Si nous sommes dans une course contre la montre, c'est enfin pour mettre en œuvre dès maintenant la transition énergétique et libérer les Français des énergies fossiles. C'est une nécessité absolue si l'on veut lutter contre le dérèglement climatique. La situation actuelle le démontre : libérer les Français des énergies fossiles, c'est aussi agir pour leur pouvoir d'achat, puisqu'ils ne peuvent pas du jour au lendemain changer leur véhicule, leur chaudière à fuel ou à gaz. Il est de notre responsabilité de trouver des solutions pour les accompagner dans la décarbonation de leur mode de l'ordre de transport et de leur mode de chauffage. C'est pourquoi il faut ponctuellement mettre en place un bouclier énergétique. Le PLFR prévoit en outre une augmentation de 400 millions d'euros du budget alloué au dispositif MaPrimeRénov' et de 400 millions du bonus écologique, d'un montant maximum de 6 000 euros, qui permet d'accompagner nos compatriotes vers l'achat de véhicules électriques, que beaucoup ne peuvent pas se payer. Nous avons aussi engagé avec la Première ministre un chantier prioritaire autour de la sobriété énergétique, avec un objectif de réduction de 10 % de la consommation d'énergie d'ici à 2024, et nous avons commencé par installer des groupes de travail sur l'État, qui doit être exemplaire, sur les entreprises, avec les partenaires sociaux, et sur les surfaces commerciales, avec Mme Olivia Grégoire ; le prochain portera sur le logement. Si nous voulons réussir la transition énergétique, il faut une mobilisation collective et, en premier lieu, un effort des institutions et des acteurs privés. La sobriété énergétique appelle un changement de comportement en profondeur, qui doit être accompagné par les politiques publiques. J'ai demandé aux énergéticiens de s'emparer du sujet et d'être eux aussi exemplaires, en proposant aux Français des contrats avantageux qui valorisent leur effort de sobriété en permettant de faire plus d'économies : tarification en heures pleines / heures creuses, incitation à mieux piloter sa consommation à distance… On peut faire beaucoup. L'énergie n'est pas illimitée : la meilleure énergie est celle qu'on ne consomme pas.

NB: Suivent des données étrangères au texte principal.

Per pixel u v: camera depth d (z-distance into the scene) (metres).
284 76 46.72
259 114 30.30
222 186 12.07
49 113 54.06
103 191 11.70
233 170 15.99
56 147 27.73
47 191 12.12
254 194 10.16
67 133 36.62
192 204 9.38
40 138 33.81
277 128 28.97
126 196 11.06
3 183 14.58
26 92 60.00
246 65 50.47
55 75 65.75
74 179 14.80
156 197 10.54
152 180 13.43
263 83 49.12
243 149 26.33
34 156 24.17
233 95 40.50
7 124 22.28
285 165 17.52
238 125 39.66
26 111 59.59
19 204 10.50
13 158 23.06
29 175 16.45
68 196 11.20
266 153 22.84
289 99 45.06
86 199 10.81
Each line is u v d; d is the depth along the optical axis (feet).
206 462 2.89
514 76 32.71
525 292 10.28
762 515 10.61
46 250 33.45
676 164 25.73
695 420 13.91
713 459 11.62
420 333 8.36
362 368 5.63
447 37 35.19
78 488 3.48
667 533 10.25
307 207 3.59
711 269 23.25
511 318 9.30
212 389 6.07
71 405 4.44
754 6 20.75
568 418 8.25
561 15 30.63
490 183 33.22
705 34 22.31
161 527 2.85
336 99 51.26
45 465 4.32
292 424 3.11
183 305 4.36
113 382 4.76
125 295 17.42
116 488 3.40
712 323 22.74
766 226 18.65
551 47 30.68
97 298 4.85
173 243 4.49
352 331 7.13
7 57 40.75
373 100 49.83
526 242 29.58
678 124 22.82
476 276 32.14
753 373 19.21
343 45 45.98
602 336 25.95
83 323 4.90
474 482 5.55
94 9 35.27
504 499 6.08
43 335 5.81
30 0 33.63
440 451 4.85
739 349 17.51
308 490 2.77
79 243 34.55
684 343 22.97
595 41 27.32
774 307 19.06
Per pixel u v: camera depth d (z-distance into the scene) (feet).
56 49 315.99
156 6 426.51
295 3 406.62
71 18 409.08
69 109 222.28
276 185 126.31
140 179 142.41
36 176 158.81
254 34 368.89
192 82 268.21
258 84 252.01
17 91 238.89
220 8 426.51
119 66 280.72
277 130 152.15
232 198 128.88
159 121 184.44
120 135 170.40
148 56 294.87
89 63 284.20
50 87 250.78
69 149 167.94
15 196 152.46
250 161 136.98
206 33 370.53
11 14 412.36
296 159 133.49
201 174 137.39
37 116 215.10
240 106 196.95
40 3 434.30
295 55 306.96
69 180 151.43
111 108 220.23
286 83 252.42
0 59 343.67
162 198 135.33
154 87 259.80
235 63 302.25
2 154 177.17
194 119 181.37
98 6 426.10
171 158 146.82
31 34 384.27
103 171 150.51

Cette approche doit être complétée par l'accélération du déploiement des nouvelles capacités de production d'énergie bas-carbone. Nos objectifs sont connus : déploiement de cinquante parcs éoliens en mer, investissements dans notre parc nucléaire avec un programme de six nouveaux réacteurs EPR, conformément aux annonces faites par le Président de la République à Belfort, en février. Le projet de loi d'accélération de la transition énergétique est important si l'on veut accélérer le déploiement massif des énergies décarbonées. Enfin, le travail européen que nous menons a franchi une étape décisive sous la présidence française, avec la décision, dans le cadre du paquet « climat », de la fin en 2035 de la vente des véhicules émettant du CO2, ce qui va accélérer la transition vers les véhicules électriques. L'adoption, la semaine dernière, par le Parlement européen de l'acte délégué complémentaire de la Commission européenne sur la taxonomie, en faveur duquel le Président de la République et le Gouvernement se sont fortement engagés, est une autre étape décisive en vue d'accélérer les investissements dans l'ensemble des technologies de la transition, qu'elles soient renouvelables ou nucléaires.

Mesdames et messieurs les députés, ce projet de loi est indispensable pour nous donner les moyens de protéger les Français et pour étendre nos marges de manœuvre en vue de l'hiver prochain. Nous compromettrions sérieusement nos capacités d'action si l'État ne disposait pas de l'ensemble de ces leviers pour agir. Je suis convaincue que nous trouverons le chemin du compromis, un chemin qui nous rassemblera tout en nous permettant de répondre à la triple urgence de protéger le pouvoir d'achat des Français, de renforcer notre souveraineté énergétique et de répondre au défi climatique.